Wanda wants US$5b from single buyer for five offshore assets as China reins in investments abroad
Analysts say the Chinese conglomerate may have difficulty finding someone to buy the assets, which include London’s One Nine Elms skyscraper
Chinese conglomerate Dalian Wanda Group, once a serial acquirer of overseas assets, is offering to sell all five of its large-scale projects in Britain, the US and Australia to a single buyer for an estimated US$5 billion, as Beijing tightens control over companies’ offshore investments.
It is the latest move by Wanda, owned by billionaire Wang Jianlin, to offload assets as the central government ramps up pressure on the company to curb offshore expansion and reduce its debt levels.
China has been urging mainland firms to exercise caution in their offshore deal making. The government has imposed controls over outbound investment in property, hotels, entertainment, sports clubs and the film industry.
Potential investors have been approached by representatives of Wanda looking to sell all five projects in one go, according to two people familiar with the matter, who did not wish to be identified.
“They are looking for one buyer who can snap up five development projects in five cities,” said one of the sources.
“That will be a big investment. But basically they intend not to sell the assets at below cost, which is about US$5 billion.”
The UK project up for grabs is One Nine Elms, a two-tower residential and hotel development currently under construction in London. The US$1 billion development was acquired by Wanda from UK-based Green Property in 2013.
In the US, Wanda plans to sell its Vista Tower, which will be Chicago’s third-tallest building when it is completed in 2020, and a US$1.2 billion luxury condominium and hotel complex near the corner of Wilshire and Santa Monica boulevards in Beverly Hills, California.
Also on the list are Wanda’s Australian assets – the US$1 billion Circular Quay flat and hotel tower in Sydney and the US$900 million Jewel project, where has three towers with 512 flats and a 169-room resort on the Gold Coast.
Wanda did not reply to a request for comment.
Property consultants said Wanda will have difficulty finding just one buyer who can afford all five developments in one go.
Thomas Lam, head of valuation and consultancy at Knight Frank, said that since the asking price is huge there are not many companies who will come forward. “The projects are under construction, so the new owner will need to send its own operational teams to complete the developments.”
Restrictions on money leaving the country might make the deal unappealing to other mainland firms.
“They will find it difficult to channel capital outside China under the existing tightened capital controls,” said Lam. “They may have to devise ways to settle the transaction.

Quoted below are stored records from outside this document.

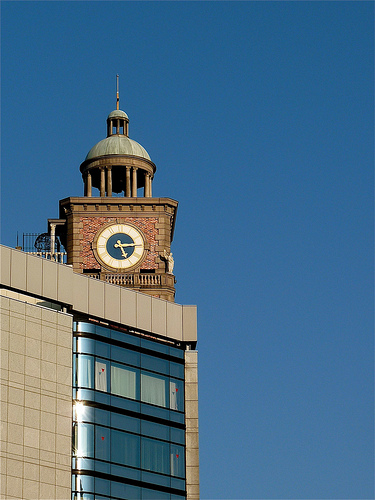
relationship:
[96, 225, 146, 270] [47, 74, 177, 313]
face on a tower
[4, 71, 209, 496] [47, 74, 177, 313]
building has tower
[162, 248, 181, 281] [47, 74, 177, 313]
statue on base of tower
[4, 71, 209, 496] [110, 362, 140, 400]
building has window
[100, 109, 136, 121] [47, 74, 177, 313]
dome on top of tower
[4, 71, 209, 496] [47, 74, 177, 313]
building with tower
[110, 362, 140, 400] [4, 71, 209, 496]
window on side of building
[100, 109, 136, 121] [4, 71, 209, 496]
dome near top of building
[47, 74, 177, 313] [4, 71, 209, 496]
tower on top of building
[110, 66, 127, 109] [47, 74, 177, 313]
pole on top of tower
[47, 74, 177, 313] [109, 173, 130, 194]
tower has bell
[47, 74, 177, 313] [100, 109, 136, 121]
tower with a dome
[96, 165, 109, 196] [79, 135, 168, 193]
pillar holding up dome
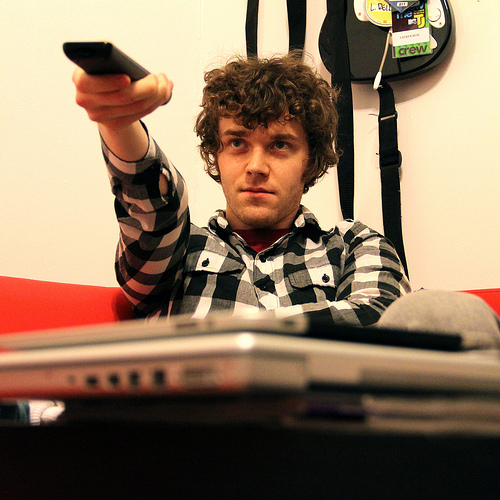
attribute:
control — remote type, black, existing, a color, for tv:
[63, 43, 174, 107]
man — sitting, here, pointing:
[101, 49, 413, 327]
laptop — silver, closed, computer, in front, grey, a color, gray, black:
[3, 309, 495, 401]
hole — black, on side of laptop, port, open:
[87, 374, 101, 388]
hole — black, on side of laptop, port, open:
[109, 374, 120, 389]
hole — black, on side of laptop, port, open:
[130, 372, 140, 388]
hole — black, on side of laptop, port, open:
[154, 371, 166, 385]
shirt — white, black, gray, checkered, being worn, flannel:
[100, 125, 413, 332]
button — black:
[203, 259, 210, 267]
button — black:
[323, 272, 331, 284]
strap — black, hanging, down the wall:
[245, 3, 259, 61]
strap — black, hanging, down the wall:
[288, 3, 308, 59]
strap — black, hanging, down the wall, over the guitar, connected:
[318, 4, 356, 220]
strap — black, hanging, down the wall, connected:
[377, 80, 410, 285]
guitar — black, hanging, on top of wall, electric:
[318, 3, 453, 83]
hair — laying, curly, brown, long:
[195, 48, 343, 195]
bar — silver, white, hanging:
[372, 26, 393, 91]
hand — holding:
[74, 67, 174, 120]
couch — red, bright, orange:
[2, 276, 497, 333]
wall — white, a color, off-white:
[5, 3, 495, 290]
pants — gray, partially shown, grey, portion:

The deal structure could be complicated and could possibly involve onshore and offshore assets swap.”
Private equity funds, chasing returns of 10 to 20 per cent, may also not be interested, sources said.
Once renowned for its lavish offshore shopping sprees, Wanda’s foreign assets range from property to cinemas. But it started offloading those assets when – along with HNA, Fosun and Anbang, also major overseas buyers – it found itself under scrutiny amid a government crackdown on money laundering and capital outflows.
It is not immediately clear what Wanda’s plans are for the rest of its businesses.
Squeezed for finance, Wanda in July agreed to sell 77 hotels to Chinese developer Guangzhou R&F Properties for 19.9 billion yuan and a 91 per cent equity stake in 13 tourism projects to Sunac China for 43.8 billion yuan.
In August, the company pulled out of a deal to buy Nine Elms Square in southwest London for £470 million.
Wang fell three spots to fourth place in the 2017 Forbes China Rich List as his net worth dropped by nearly US$8 billion amid a major restructuring of his company that included asset sales and a lower value for his US movie theatre chain, AMC.